Hillary Clinton and Sen. Bernie Sanders promoted a plan for debt-free college at a campaign event in Durham, New Hampshire, on Wednesday, marking the second joint appearance on the campaign trail for the two former Democratic primary opponents.
The democratic socialist from Vermont, who famously gave Clinton a scare early in the Democratic primary by defeating her badly in New Hampshire, returned with her to the Granite State to help his former in the election against Donald Trump.
Sanders and Clinton discussed the merits of their college plan, which would make public colleges and universities tuition free for any student from a family making under $125,000 a year. Students who already have debt would be able to refinance their loans at a lower interest rate.
“Paying for college shouldn’t be so hard that it prevent you from getting your education,” said Clinton.
“This is a revolutionary proposal for the future of our country with wide-reaching implications,” said Sanders. “It means that students will not be leaving college with outrageous levels of student debt.”
For Sanders and Clinton, who famously have Yin-and-Yang temperaments and share little aside from a begrudging mutual respect, their appearance together was a marker in how much has changed since the competitive primary months.
Gone were the biting attacks, eye-rolls and fervid policy spats that marked much of the Democratic primary. Instead, as Clinton and Sanders discussed a plan that would make public colleges free for 83% of students, they traded the microphone like a reluctant couple.
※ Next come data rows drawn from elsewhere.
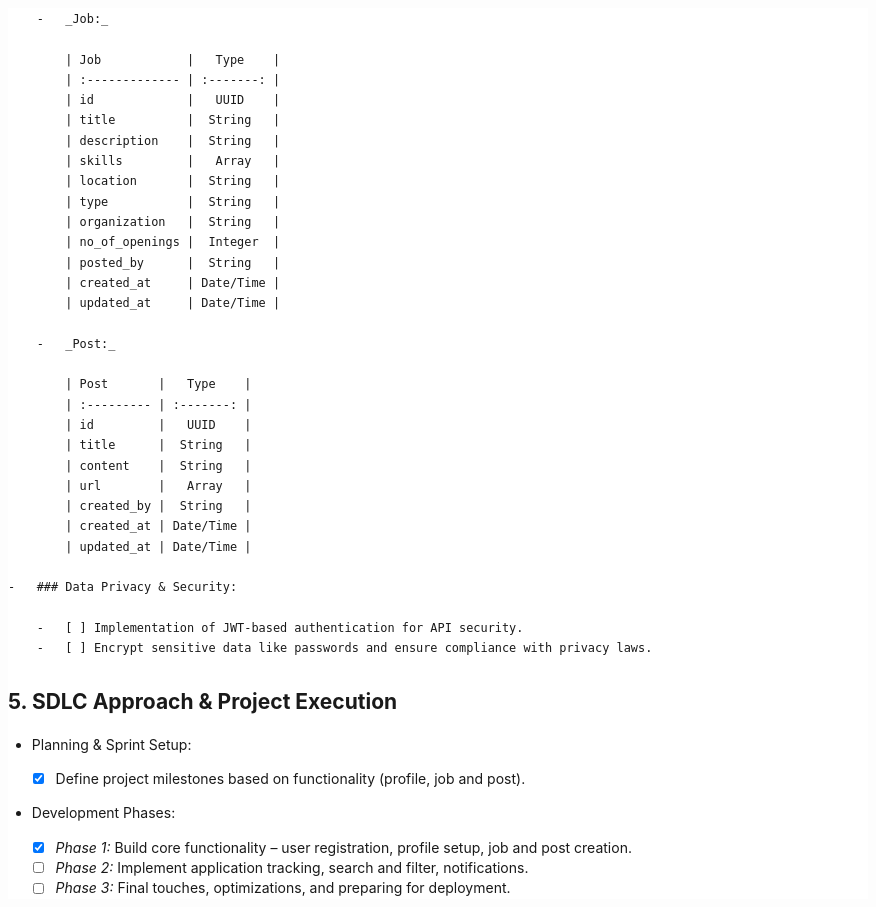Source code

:         -   _Job:_

            | Job            |   Type    |
            | :------------- | :-------: |
            | id             |   UUID    |
            | title          |  String   |
            | description    |  String   |
            | skills         |   Array   |
            | location       |  String   |
            | type           |  String   |
            | organization   |  String   |
            | no_of_openings |  Integer  |
            | posted_by      |  String   |
            | created_at     | Date/Time |
            | updated_at     | Date/Time |

        -   _Post:_

            | Post       |   Type    |
            | :--------- | :-------: |
            | id         |   UUID    |
            | title      |  String   |
            | content    |  String   |
            | url        |   Array   |
            | created_by |  String   |
            | created_at | Date/Time |
            | updated_at | Date/Time |

    -   ### Data Privacy & Security:

        -   [ ] Implementation of JWT-based authentication for API security.
        -   [ ] Encrypt sensitive data like passwords and ensure compliance with privacy laws.

## 5. SDLC Approach & Project Execution

-   Planning & Sprint Setup:

    -   [x] Define project milestones based on functionality (profile, job and post).

-   Development Phases:

    -   [x] _Phase 1:_ Build core functionality – user registration, profile setup, job and post creation.
    -   [ ] _Phase 2:_ Implement application tracking, search and filter, notifications.
    -   [ ] _Phase 3:_ Final touches, optimizations, and preparing for deployment.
Clinton thanked Sanders for his support. He wiped his brow and adjusted his socks. He addressed her formally with the honorific as “Secretary Clinton,” she called him by the familiar “Bernie.” When they left the stage, she lingered to take selfies while the famously peremptory Sanders stood close to the curtain, apparently itching to leave.
The two had different college payment plans during the drawn-out primary—Clinton supported debt-free college, Sanders was in favor of no tuition at all—but the two huddled in the weeks after Clinton won the nomination and agreed on a compromise in July.
Their joint plan was key for Clinton to win Sanders’ endorsement before the Democratic convention, according to aides who spoke with TIME.
Still, their approach to discussing the college plan was marked by many of the differences they had during the primary. The event was billed as a “debt-free college” discussion, complete with a backdrop printed those words. But Sanders repeatedly spoke of “tuition-free college” while Clinton stuck closer to the script.
Clinton’s original plan called on states to lower costs and on lenders to refinance loans, as well as lower interest rates. Sanders called for tuition-free college for all. Clinton’s lines tended to hew closer to her original proposal. Sanders gave a version of his stump speech, even referring to Clinton’s campaign as “this campaign.”
Still, Sanders promised that under a Clinton presidency he would help push any bill through the Senate, committing to being a steadfast partner if she were to win the White House.
“I am a member of the Health, Education Labor and Pensions Committee,” he said. “This legislation will go through that committee and I can assure you, make no mistake about it, I will work with President Clinton to make sure that this legislation is passed as quickly as we possibly can.”